The gist of the above provision is the granting of a discretion to the Chief Judge on whether to order the transfer of a matter from one Judge to the other or from a Judicial Division to the other or vice versa. However, in order to emphasise the fact this power of transfer by the Chief Judge is a matter of discretion and an Administrative act, s.77 of the Law provides inter alia thus:-
“No appeal shall subject to the provisions of section 36 lie from any order of transfer made under section 71, 72 73 74 or 76.”
It is important to note that section 36 of the High court Law deals with the reference of matters of jurisdiction of the High court and Sharia court of Appeal to the court of Appeal for resolution in case of dispute as to which of the two courts, had jurisdiction on any issue. However, it is clear from the entire gamut of the High court Law that there are no legal fetters in the discretionary powers of the Chief Judge on the issue of transferring or ordering the hearing of any matter in any Judicial Division within the state once such power is based on legal principles. See Enoghere Onogitere & ors supra. The provisions of section 234 and 236 of the 1979 establishing one High court for each state of the Federation is clear notwithstanding the creation of judicial division in each state. It is my view that there is nothing in the above quoted provision of the High court Law inconsistent with any of the constitutional provisions. Thus once sections 72,73 and 76 of the High court Law are given their ordinary interpretation and meaning as directed by the Supreme court in Toriola v Williams (1982) 7 SC 27 pp 46 48 Board of custom & Excise v Barau (1982) 10 SC 48 pp 127 – 129 Awolowo V Shagari (1979) 6-7 SC 51 pp 63-64.
It will be obvious that the appellant cannot appeal against the valid exercise of the Chief Judges power of transfer under S 73 of the Law. The finding of the learned trial Judge on this contained on page 16 of the records went as follows:
“The power to assign or direct cases to the judges or Judicial divisions is vested in the Honourable Chief Judge and this power has been duly exercised in transferring the matter to Omuaran.”
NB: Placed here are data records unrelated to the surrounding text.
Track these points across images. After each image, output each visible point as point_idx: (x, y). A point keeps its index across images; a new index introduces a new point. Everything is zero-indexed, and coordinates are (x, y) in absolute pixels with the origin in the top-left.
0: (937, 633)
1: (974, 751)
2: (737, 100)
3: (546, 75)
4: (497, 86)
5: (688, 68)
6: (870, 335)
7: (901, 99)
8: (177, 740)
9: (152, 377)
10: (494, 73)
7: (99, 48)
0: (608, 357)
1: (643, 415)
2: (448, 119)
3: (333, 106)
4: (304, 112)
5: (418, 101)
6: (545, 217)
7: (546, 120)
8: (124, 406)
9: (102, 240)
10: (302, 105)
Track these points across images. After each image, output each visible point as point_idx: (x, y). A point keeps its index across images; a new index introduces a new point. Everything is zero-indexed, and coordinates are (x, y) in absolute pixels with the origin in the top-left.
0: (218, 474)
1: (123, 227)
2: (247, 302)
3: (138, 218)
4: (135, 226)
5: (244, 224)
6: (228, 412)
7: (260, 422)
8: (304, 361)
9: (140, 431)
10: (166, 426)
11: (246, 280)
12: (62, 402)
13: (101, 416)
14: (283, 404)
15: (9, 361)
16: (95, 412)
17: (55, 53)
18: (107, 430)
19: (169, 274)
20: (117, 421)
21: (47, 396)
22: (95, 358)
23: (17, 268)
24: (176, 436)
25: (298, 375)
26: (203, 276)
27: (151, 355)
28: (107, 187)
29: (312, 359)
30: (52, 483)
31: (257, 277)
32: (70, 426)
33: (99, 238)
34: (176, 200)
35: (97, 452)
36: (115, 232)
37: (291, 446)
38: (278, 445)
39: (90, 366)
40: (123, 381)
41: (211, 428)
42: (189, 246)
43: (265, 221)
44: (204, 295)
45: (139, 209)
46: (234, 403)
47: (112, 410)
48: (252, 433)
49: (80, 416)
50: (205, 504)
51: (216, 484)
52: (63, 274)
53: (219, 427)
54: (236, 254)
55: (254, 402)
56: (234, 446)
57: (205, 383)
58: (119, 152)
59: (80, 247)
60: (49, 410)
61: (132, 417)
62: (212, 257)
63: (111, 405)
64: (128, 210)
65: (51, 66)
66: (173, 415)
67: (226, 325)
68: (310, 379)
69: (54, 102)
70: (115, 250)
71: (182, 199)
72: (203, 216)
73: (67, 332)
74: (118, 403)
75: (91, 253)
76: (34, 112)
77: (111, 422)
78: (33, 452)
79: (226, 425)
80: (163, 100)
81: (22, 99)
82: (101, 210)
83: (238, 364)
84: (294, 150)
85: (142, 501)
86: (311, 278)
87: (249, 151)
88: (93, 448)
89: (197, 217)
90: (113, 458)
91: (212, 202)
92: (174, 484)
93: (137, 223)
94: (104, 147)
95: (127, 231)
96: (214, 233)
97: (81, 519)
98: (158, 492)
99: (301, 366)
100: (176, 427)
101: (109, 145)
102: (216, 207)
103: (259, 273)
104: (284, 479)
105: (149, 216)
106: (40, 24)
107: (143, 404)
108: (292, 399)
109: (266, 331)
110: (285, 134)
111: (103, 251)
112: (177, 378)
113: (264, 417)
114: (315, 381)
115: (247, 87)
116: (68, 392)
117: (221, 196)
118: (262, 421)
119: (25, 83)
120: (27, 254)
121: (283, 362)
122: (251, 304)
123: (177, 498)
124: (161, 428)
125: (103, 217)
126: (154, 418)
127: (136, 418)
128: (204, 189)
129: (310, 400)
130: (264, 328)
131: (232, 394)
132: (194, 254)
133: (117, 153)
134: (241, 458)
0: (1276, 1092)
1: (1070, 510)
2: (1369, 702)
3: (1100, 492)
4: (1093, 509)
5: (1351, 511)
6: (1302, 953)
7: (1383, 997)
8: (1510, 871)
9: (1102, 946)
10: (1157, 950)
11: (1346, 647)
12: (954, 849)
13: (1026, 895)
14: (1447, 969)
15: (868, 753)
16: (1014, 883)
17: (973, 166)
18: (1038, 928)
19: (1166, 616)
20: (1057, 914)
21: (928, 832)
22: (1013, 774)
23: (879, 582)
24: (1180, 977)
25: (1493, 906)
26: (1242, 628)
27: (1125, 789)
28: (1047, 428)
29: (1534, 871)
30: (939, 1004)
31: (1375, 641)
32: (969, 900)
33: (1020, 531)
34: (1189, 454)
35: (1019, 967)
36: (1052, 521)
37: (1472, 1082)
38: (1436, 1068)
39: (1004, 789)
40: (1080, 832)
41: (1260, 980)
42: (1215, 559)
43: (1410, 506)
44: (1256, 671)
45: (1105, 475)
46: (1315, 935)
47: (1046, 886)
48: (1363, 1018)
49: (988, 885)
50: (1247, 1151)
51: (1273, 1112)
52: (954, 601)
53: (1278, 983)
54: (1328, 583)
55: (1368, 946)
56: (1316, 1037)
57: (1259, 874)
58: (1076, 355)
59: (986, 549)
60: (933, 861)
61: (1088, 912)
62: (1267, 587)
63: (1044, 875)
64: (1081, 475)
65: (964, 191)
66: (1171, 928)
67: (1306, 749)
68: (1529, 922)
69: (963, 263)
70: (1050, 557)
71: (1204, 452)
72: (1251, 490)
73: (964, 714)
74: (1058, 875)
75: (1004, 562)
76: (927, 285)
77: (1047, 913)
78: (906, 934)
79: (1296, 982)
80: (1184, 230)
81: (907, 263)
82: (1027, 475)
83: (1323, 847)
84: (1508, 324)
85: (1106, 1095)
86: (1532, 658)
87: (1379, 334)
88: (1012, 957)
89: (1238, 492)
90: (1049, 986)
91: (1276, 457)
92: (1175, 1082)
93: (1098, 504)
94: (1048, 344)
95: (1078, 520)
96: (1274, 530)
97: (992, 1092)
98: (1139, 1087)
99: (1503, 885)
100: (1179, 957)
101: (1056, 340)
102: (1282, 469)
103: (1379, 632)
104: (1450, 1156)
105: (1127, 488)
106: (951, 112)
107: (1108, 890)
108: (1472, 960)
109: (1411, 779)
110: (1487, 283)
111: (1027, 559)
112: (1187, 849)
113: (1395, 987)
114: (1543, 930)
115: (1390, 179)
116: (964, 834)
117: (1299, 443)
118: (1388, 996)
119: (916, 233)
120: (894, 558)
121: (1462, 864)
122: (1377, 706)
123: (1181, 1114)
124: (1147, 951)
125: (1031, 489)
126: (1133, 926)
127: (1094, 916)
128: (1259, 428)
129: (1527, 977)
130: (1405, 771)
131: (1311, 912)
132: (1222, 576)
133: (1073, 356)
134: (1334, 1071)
Since the appellant has not appealed against this finding of fact, it shows that the Honourable Chief Judge had validly exercised his discretion pursuant to provisions of section 72 73 and 76 of the law and I so hold. In the circumstance any appeal based on the valid exercise of the Honourable Chief Judge’s power is conceived and I so hold.
In the result this appeal fails as it lacks merit. It is accordingly dismissed. suit No KWA/12/88 is hereby remitted for trial at the Omuaran Judicial Division as ordered by the Chief Judge of Kwara State. Since this is a (1988) suit accelerated hearing of this matter on a day to day basis immediately after commencement is hereby ordered. Costs of N500.00 is hereby awarded in favour of the respondent.
Cases referred to in the judgment:
Ariori v Elemo (1983) 1 SCM;R 1
Awolowo v Shagari (1979) 6 – 7 SC 51
Balogun v Labiran (1988) 3 NWLR (pt 80) 66
Board of Customs v Barau (1982) 10 S C 48
Bronik Motors Ltd v Wema Bank Ltd (1983) 1 SCNLR 296
Egbo v Laguma (1988) 3 NWLR (pt 80) 109
Enekebe v Enekebe (1964) 1 All NLR 102
Kudoro v Alaka (1956) SCNLR 255
Madukolu v Nkemdilim (1962) 2 SCNLR 341
Nwuzoke v State (1988) 1 NWLR (pt 72) 529
Onagoruwa v State (1992) 5 NWLR (pt 244) 713
Onogitere v Itietie (1972) All NLR (pt 2) 147
Qua Steel products Ltd v Bassey (1992) 5 NWLR (pt 239) 67
Toriola v Williams (1982) 7 SC 27
Ukpai v Okoro (1983) 2 SCNLR 380
Western Steel Works Ltd v Iron & Steel Workers Union of Nig. (1989) 1 NWLR (pt 49) 284.